On 25 January 2018, CNBC reported Louis Vuitton holding company LVMH posted 18% operating profit growth and higher than expected Q4 like-for-like sales on the backs of rising Chinese demand and increased online sales; boosted largely by Louis Vuitton brand which accounts for more than half of group profits.
In many ways, beginning with its first treated canvas luggage trunks, Louis Vuitton has always been counter-culture, designed to serve the new affluent rather than the traditional aristocrat. Louis Vuitton menswear is currently carried in only 150 of the brand’s 450 boutiques. Expectation is that with Abloh as new Louis Vuitton Artistic Director, the maison will expand that number to 180 with close to 20 standalone Louis Vuitton menswear stores exemplifying the growing importance of the segment to the brand.

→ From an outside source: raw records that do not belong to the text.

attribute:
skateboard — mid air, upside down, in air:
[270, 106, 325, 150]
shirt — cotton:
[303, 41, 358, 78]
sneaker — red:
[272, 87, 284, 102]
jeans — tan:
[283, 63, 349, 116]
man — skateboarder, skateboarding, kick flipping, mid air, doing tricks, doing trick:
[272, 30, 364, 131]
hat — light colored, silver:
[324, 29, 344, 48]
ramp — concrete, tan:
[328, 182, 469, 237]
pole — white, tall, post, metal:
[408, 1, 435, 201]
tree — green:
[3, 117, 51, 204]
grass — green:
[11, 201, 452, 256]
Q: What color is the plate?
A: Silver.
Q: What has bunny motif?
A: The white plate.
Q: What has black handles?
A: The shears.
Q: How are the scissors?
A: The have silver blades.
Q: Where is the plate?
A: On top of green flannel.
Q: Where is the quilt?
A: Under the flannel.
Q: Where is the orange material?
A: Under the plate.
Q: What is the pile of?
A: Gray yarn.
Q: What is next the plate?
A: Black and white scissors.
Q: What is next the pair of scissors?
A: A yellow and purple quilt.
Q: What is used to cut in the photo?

Once considered for lead designer positions at Burberry and Versace, Abloh is notable for making political statements in an industry that rarely takes a stand for commercial reasons. Abloh has conceived fashion commentary on the immigrant crisis with artist Jenny Holzer.
As new Artistic Director, Abloh will debut his first Louis Vuitton menswear collection in June 2018 for Paris Men’s Fashion Week. Louis Vuitton is estimated to be LVMH’s top-money maker with annual sales of more than €9bn (£7.9bn), the largest in the luxury industry.